Credit applications may have been tampered with.

JOHANNESBURG – The attempts by banks to distance themselves from the now defunct vehicle-financing scheme run by the Satinsky Group raises questions as to whether they did their homework before allowing the company to sell cars with the banks’ financing.

Satinsky, which through its subsidiaries sold the popularly named “R699 cars”, had an agreement with Blue Lakes Trading and Promotions in Hong Kong in terms of which customers were paid an advertising fee for carrying stickers on their cars. Customers entered into standard financing agreements with banks and signed separate advertising contracts with Blue Lakes. The scheme has now unraveled, leaving owners of these cars with large outstanding amounts owed to banks, while the monthly advertising rebates they had come to rely on have dried up.

After FirstRand Bank’s vehicle finance company WesBank issued a hard-hitting statement earlier this month to say it refused to become involved with Satinsky because it doubted the scheme’s soundness from the beginning, we must question why similar alarm bells didn’t go off at other banks too.

WesBank CEO, Chris De Kock says its due diligence process “indicated that the simple mathematics behind reducing an installment of R2 000 or more to the advertised R699 did not point to a sustainable vehicle finance model and structure for the consumer.” Since there was no evidence of financial reserves, says De Kock, it seemed blatantly obvious that the scheme relied on upfront profits from vehicle sales to fund downstream obligations, “the historical traits of a true Ponzi scheme”.

WesBank thus refused to appoint Satinsky as a dealer after being approached by the Group to do so on more than one occasion.

Yet when asked why they entered into dealership agreements with Satinsky in light of WesBank’s statements, Nedbank’s Motor Finance Corporation (MFC), Absa and Standard Bank are accepting no responsibility.
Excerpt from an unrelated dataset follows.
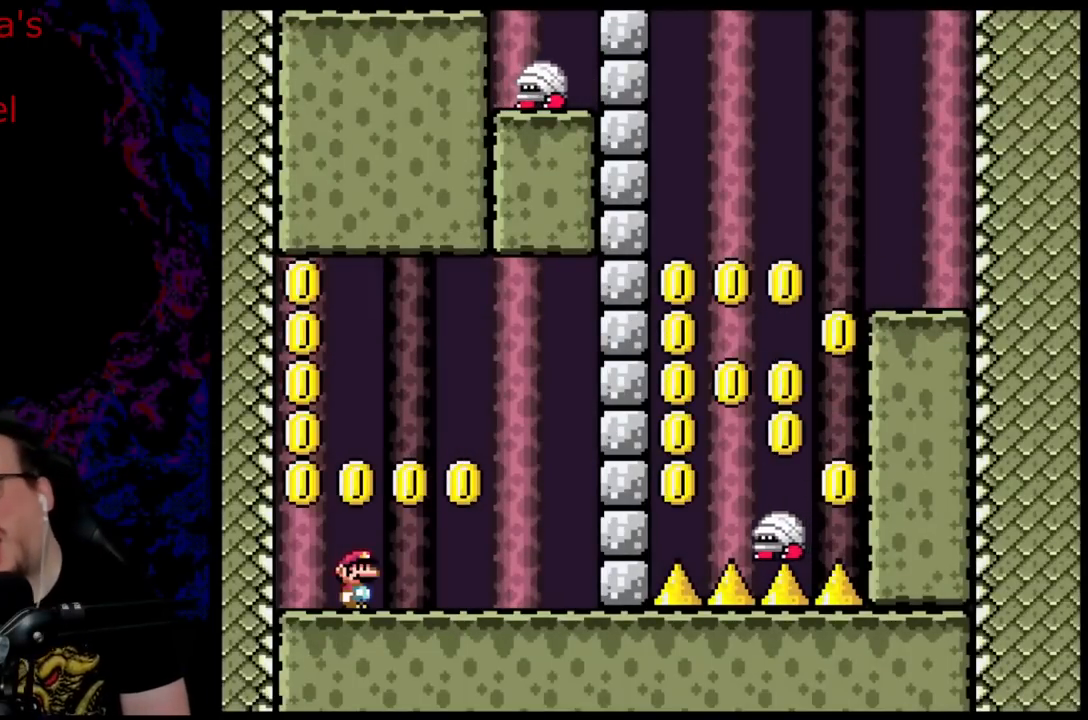
{"buttons": [], "events": []}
Their responses go along the lines of ‘we were not party to the agreement between Satinsky and Blue Lakes and granted vehicle finance to customers based on a standard affordability assessment’.

While this may be true, these banks would still have had to appoint Satinsky as an approved dealer under what is known as a master dealer agreement (MDA). “Dealers act as financial intermediaries for banks. If a dealer is out of business in a year’s time, this represents a great risk for the bank and its customers, which means I [the bank] must understand the financial position and sustainability of the dealer before I allow it to act as an intermediary on my behalf,” De Kock maintains.
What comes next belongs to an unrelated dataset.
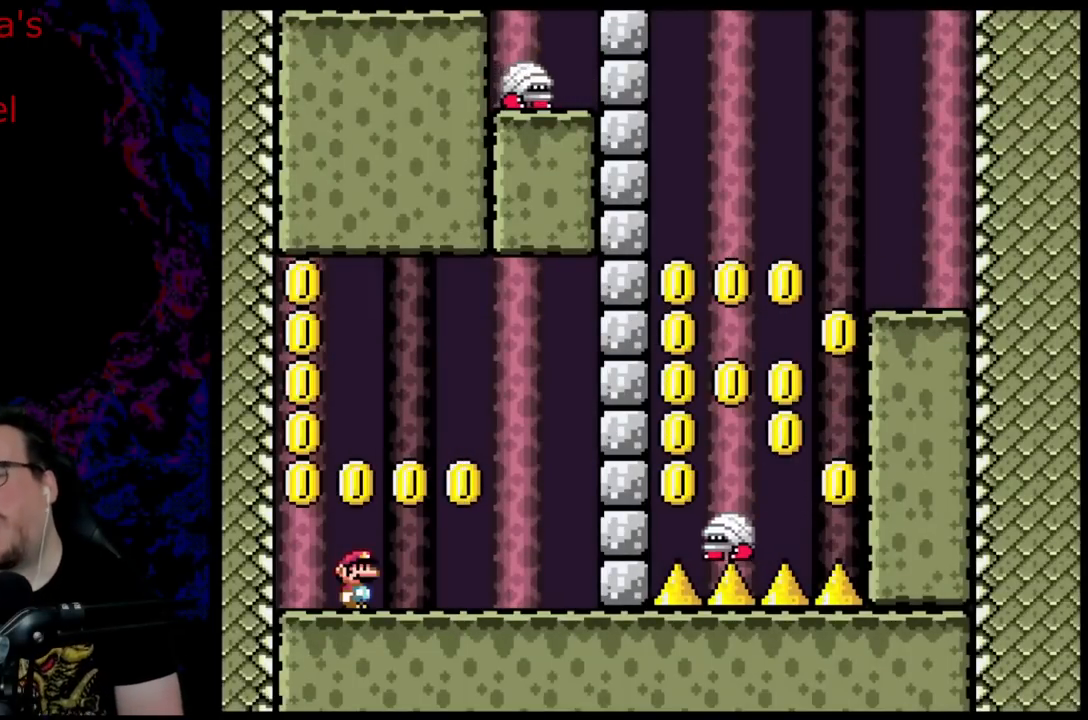
{"buttons": [], "events": []}
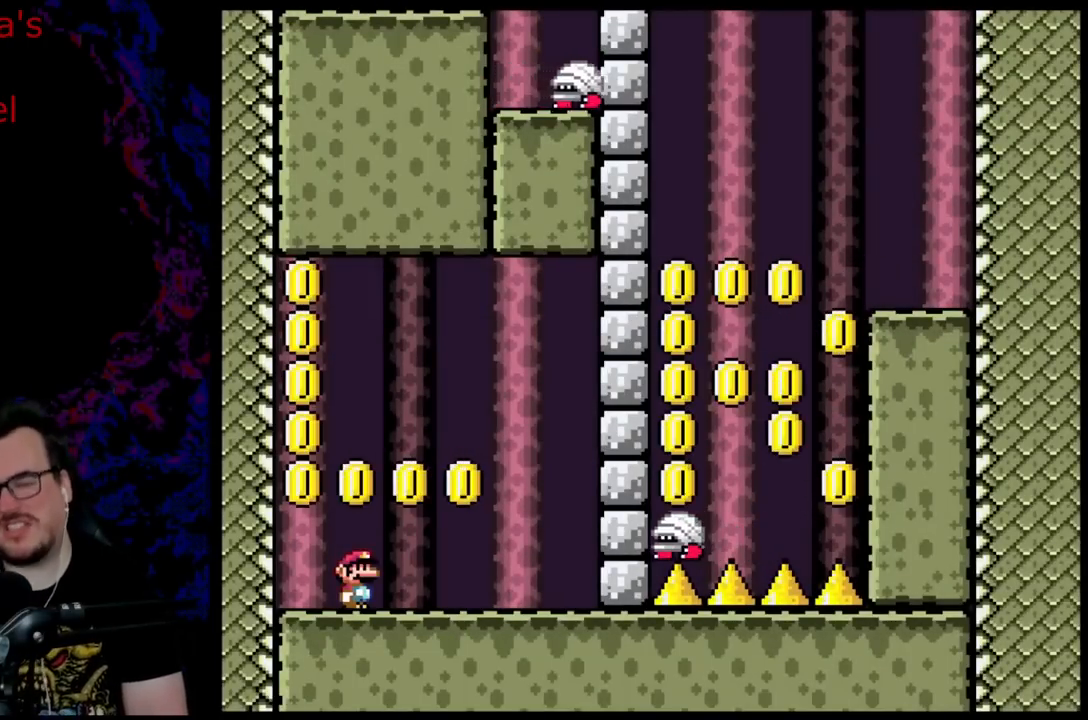
{"buttons": [], "events": []}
De Kock says that when Satinsky approached WesBank, it laid out exactly what it wanted to do with the scheme, including the agreement with Blue Lakes.
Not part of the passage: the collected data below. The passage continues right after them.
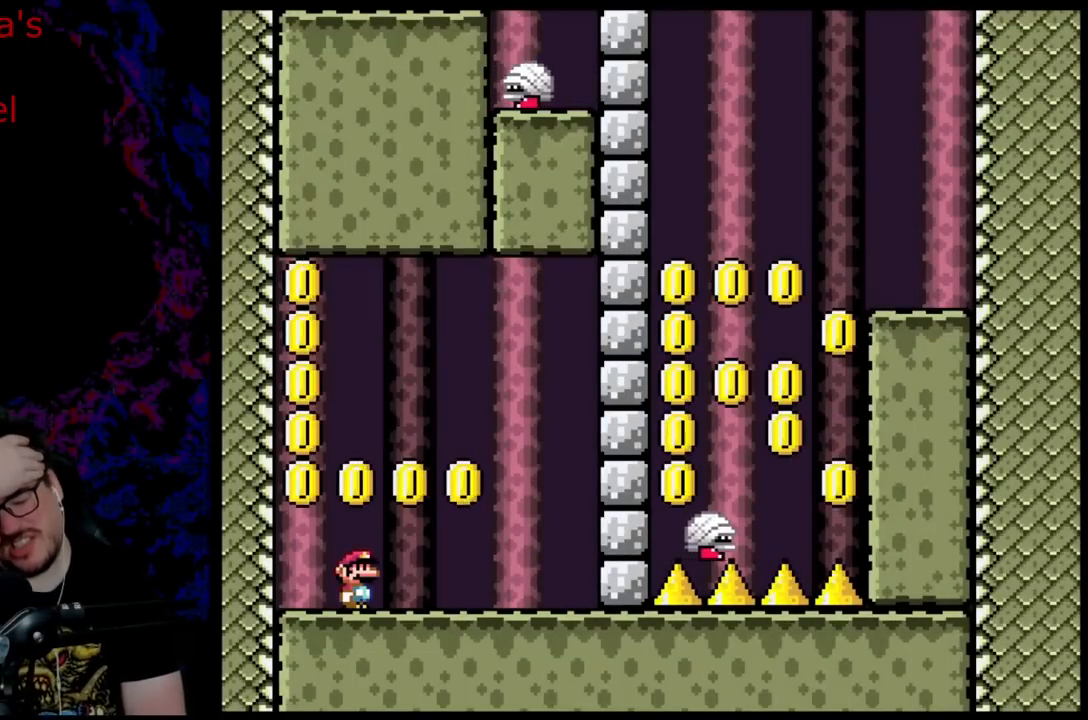
{"buttons": [], "events": []}
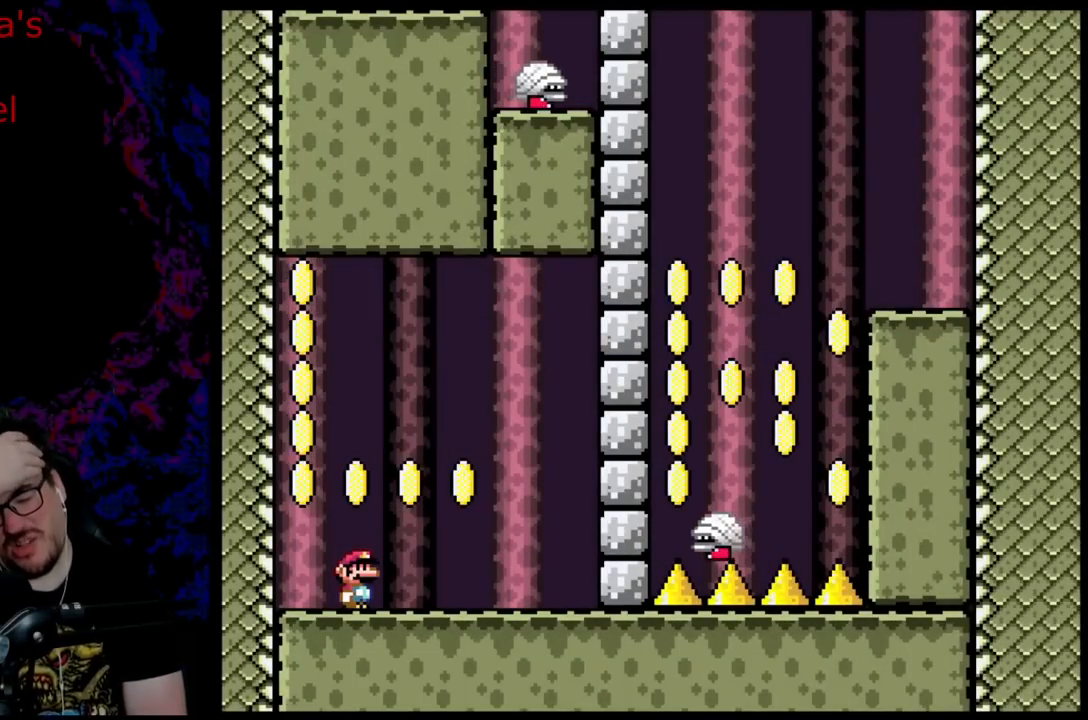
{"buttons": [], "events": []}
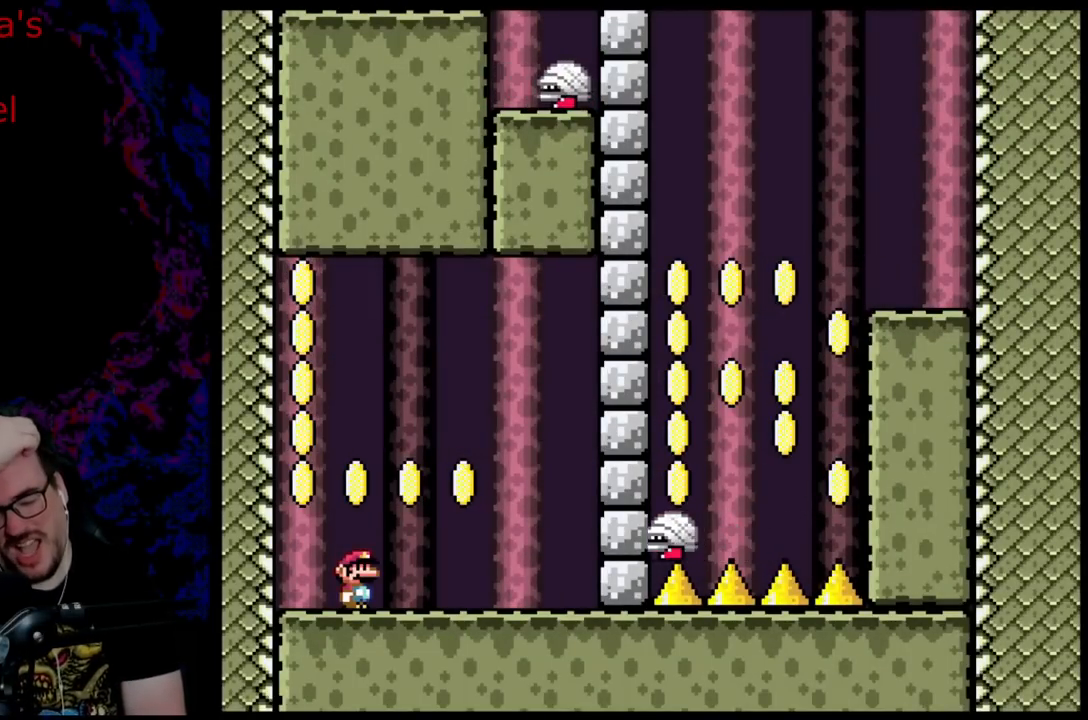
{"buttons": [], "events": []}
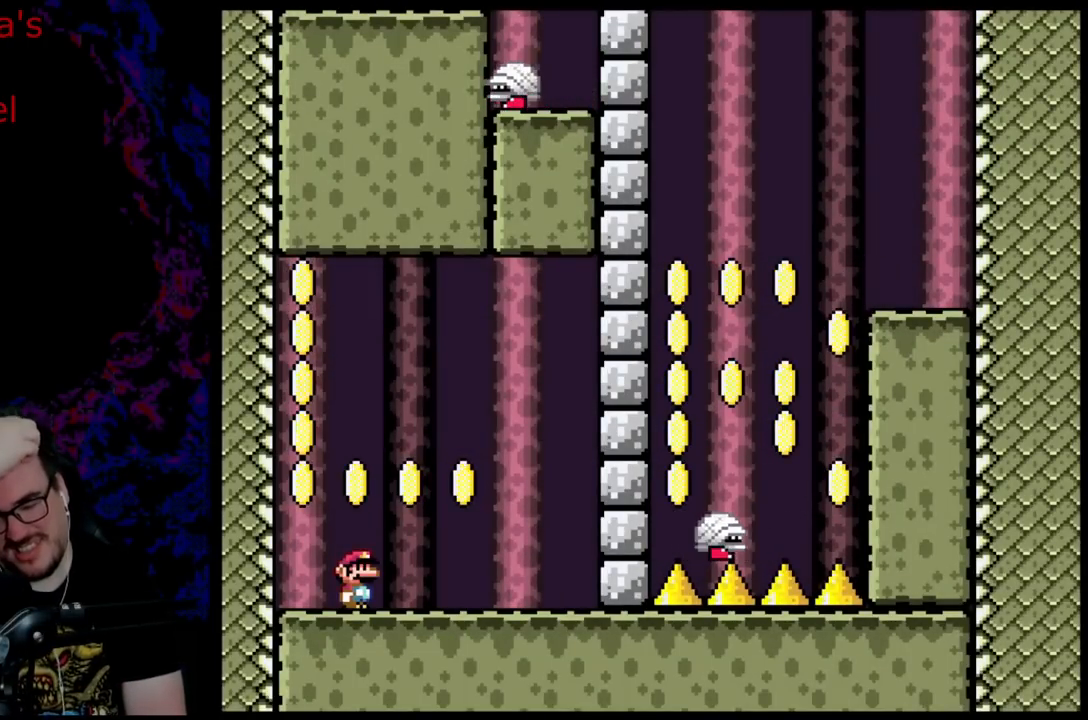
{"buttons": [], "events": []}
No doubt it would have approached other banks with the same proposal, which means that these banks cannot claim to have had no knowledge of the business model.

Banks respond

Trevor Browse, managing executive at Nedbank MFC, says that Nedbank was doing business with the Satinsky Group long before the launch of the “R699 scheme” and so the launch of the new marketing scheme did not alter the obligations of Satinsky under the MDA or invoke a review of the dealer code.

“Each bank’s dealer approval criteria may vary, but in principle would look at proof of long run financial stability of the dealership, proven track record in the motor industry, personal integrity checks on the shareholders and evidence of recent sales volumes,” Browse tells Moneyweb.

An Absa spokesperson says the bank does not promote in any manner the agreements between Satinsky and Blue Lakes. “Absa is unaware of which clients did in fact conclude such agreements (separate advertising contracts) with Blue Lakes,” the spokesperson adds.

Similarly, Standard Bank says that Satinsky would operate “like any other dealership with which we do business. The individual’s credit application would be put on an industry portal where all the banks would have an opportunity to offer finance to the individual”.

None of these responses answer the question of why the banks were satisfied that Satinsky was a responsible vehicle dealer. Judging from how seriously this scheme has imploded, along with reports on its offshore connections, one wonders how comprehensive their due diligence checks were.

Perhaps banks were satisfied with the apparent legality of the scheme. Asked why WesBank didn’t vocalise its concerns sooner, De Kock stressed that Satinsky was not necessarily breaking any rules. “There is actually no factual basis on which I could have stood up in any forum whatsoever and said this scheme is illegal or unlawful,” he maintains.

Absa meanwhile is undertaking a full forensic investigation of the vehicle finance applications done through Satinsky, after certain discoveries suggest that credit applications may have been tampered with. “If there is evidence of fraud then it’s a criminal case,” an Absa spokesperson confirmed.

The National Credit Regulator issued Satinsky with a Compliance Notice. The NCR has said that the adverts on cars do not comply with the NCA, as they do not fully disclose the cost of credit.